Amcotes, Mayor. Wylkynson.

Item, John Wylkynson, coriour, who comenly suffreth & meynteyneth interludes & playes to be made and kept within his dwellyng house, was streyghtly commandid no more to suffer eny suche pleyes there to be kept, vpon peyne of imprysonement, &c.

iii.

[1549, July 4. Minute of Court of Aldermen, printed in Harrison, iv. 313, from London Repertory, xii. 1, f. 100.]

Interludes & bukler playinge.

At this courte. yt was agreyd that my Lorde Mayer, at his next repayrynge to the Lorde Chaunceler, shulde desyre his Lordeshyps ayde and advise for the steyinge of all comen interludes & pleyes within the Citie & the suburbes therof. And further, that euery of my maisters thaldermen shulde take suche ordre in their wardes with the constables, & otherwyse by their discrecion, that there be no more buckler playing suffred nor vsed within eny of their wardes duryng this besye tyme.

iv.

[1549, 7 Nov. Minute of Court of Aldermen, printed in Harrison, iv. 314, from London Repertory, xii. 1, f. 162v.]

Hyll, Mayor. Enterludes.

Item, it is orderyd that the ij Secondaries of the Compters, Mr. Atkyns & Mr. Burnell, shall, accordyng to the tenour of the recognysaunce lately taken before the Lorde grete Master, & remaynyng with my Lorde Mayer, pervse all suche enterludes as hereafter shalbe pleyed by eny comen pleyr of the same within the Citie or the liberties therof, And make reporte of the same to the Lorde Mayer for the tyme beynge, And accordyng thervnto, my Lorde Mayer to suffer them to go forwarde, or to stey.

v.

[1550, 23 Dec. Minute of Court of Aldermen, printed in Harrison, iv. 314, from London Repertory, xii. 2, f. 294v.]

Players of interludes.

At this Courte, certein comen plaiers of interludes within this Citie were bounden by Recognisaunce as herafter insuythe:

Item, Johannes Nethe, Robertus Southyn, Robertus Drake, Robertus Peacocke, Johannes Nethersall, Robertus Sutton, Ricardus Jugler,[262] Johannes Ronner, Willelmus Readyng, Edmundus Stokedale, Johannes Rawlyns, Johannes Crane, Ricardus Gyrke, Johannes Radstone, Oliuerus Page, Ricardus Pokeley, Ricardus Parseley, & Willelmus Clement, recognoverunt se & eorum quemlibet, per se debere domino Regi xx li, bonis etc soluendis etc: The condicion, etc, that yf the above bounden John Nethe, Robert Southyn etc & eny and euery of them, do not at herafter play eny interlude or comen play within eny of our Soueraygn Lorde the kynges domynyons, without the especiall licence of our seid Soueraygn Lorde, or of his most honourable Councell for the tyme beyng, had & obteyned for the same, And also yf they the seid Recognytours, & euery of them, do att all & euery tyme & tymes herafter, when they or any of them shalbe, by the seid Counsell or eny of them, sent for, personally appere before the seid Counsell or some of them, that then, etc, or els etc.

vi.

[1553. City order cited from Letter Book, R, f. 246, in V. H. London, i. 295.]

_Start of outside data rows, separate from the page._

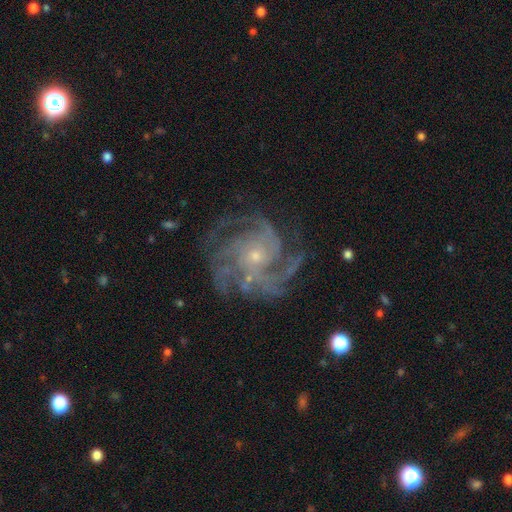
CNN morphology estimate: featured or disk 91%, star or artifact 6%, smooth 4%. Down the decision tree: edge-on disk — no (98%); bar — no (76%); spiral arms — yes (98%); spiral arm count — 4 (35%); spiral winding — tight (53%); bulge size — small (73%); merging — none (69%).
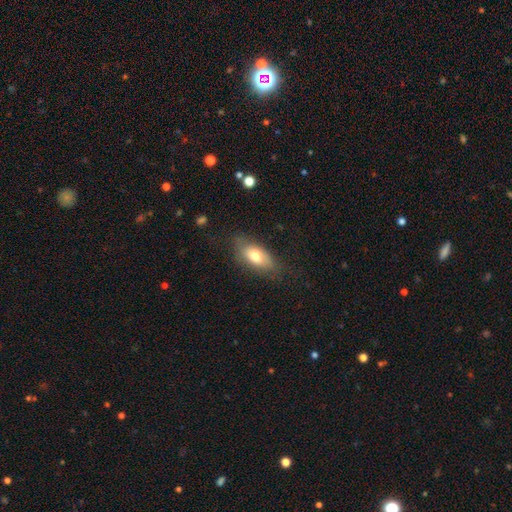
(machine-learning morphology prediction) Q: Smooth or featured?
A: smooth (73%); runner-up: featured or disk (19%)
Q: How rounded?
A: in between (86%); runner-up: cigar-shaped (8%)
Q: Merging?
A: none (73%); runner-up: minor disturbance (20%)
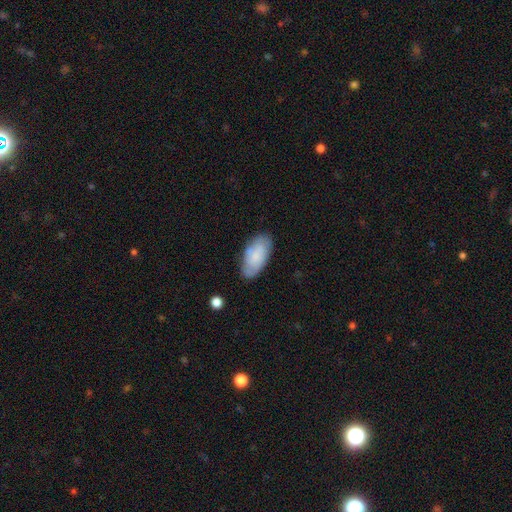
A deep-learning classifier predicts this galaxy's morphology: A smooth galaxy with no disk features (68%) that is in between round and cigar-shaped (93%). Merging: none (77%).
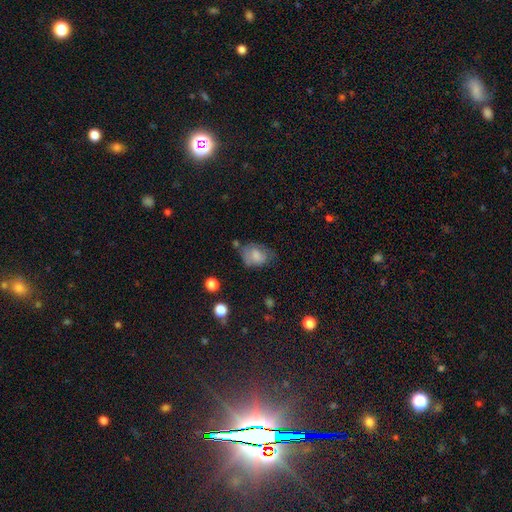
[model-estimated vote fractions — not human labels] A smooth galaxy with no disk features (71%) that is in between round and cigar-shaped (74%).

Vote fractions:
- Smooth or featured? smooth: 71% / featured or disk: 20% / star or artifact: 9%
- How rounded? in between: 74% / round: 24% / cigar-shaped: 1%
- Merging? none: 42% / minor disturbance: 33% / major disturbance: 18% / merger: 6%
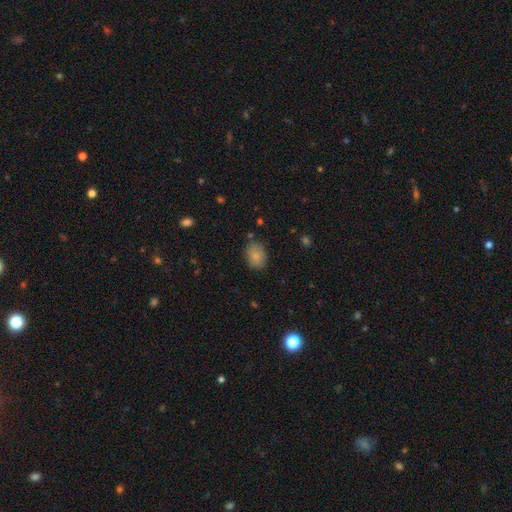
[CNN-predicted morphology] Q: Smooth or featured?
A: smooth (85%); runner-up: star or artifact (8%)
Q: How rounded?
A: in between (73%); runner-up: round (26%)
Q: Merging?
A: none (80%); runner-up: minor disturbance (15%)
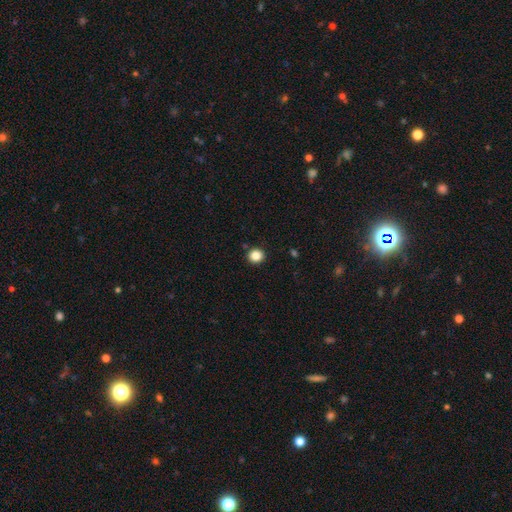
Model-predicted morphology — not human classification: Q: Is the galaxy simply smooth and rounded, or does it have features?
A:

Plays and interludes were forbidden before 3 p.m. on Sundays and holidays.

vii.

[1558. A reference to plays is cited from Letter Book, V, f. 216, in V. H. London, i. 322.]

viii.

[1559, April 7. Proclamation. Despatches in V. P. vii. 65, 71, also record this, which, however, is not preserved. It forms no part of Procl. 504 for peace with France, which both Machyn and Holinshed describe as proclaimed immediately before it, and which bears date 7 April. Procl. 503, of 22 March, prescribing Easter Sacrament in both kinds, has a clause enjoining mayors and other officers to commit to prison ‘all disordred persons, that shall seke willingly to breake, either by misordred dede, or by railing, or contemptuous speach, the common peace and band of charytie’; but, apart from the discrepancy of dates, this seems too general in its terms to answer the descriptions.]

(a)

[Entry in Machyn’s Diary, 193, misdated April 8.]

Bluw-mantyll dyd proclaymyd that no players shuld play no more tyll a serten tyme of no mans players; but the mare or shreyff, balle, constabull, or odur offesers take them, lay them in presun, and the quen commondement layd on them.

(b)

[Extract from Holinshed, Chronicle, iii. 1184.]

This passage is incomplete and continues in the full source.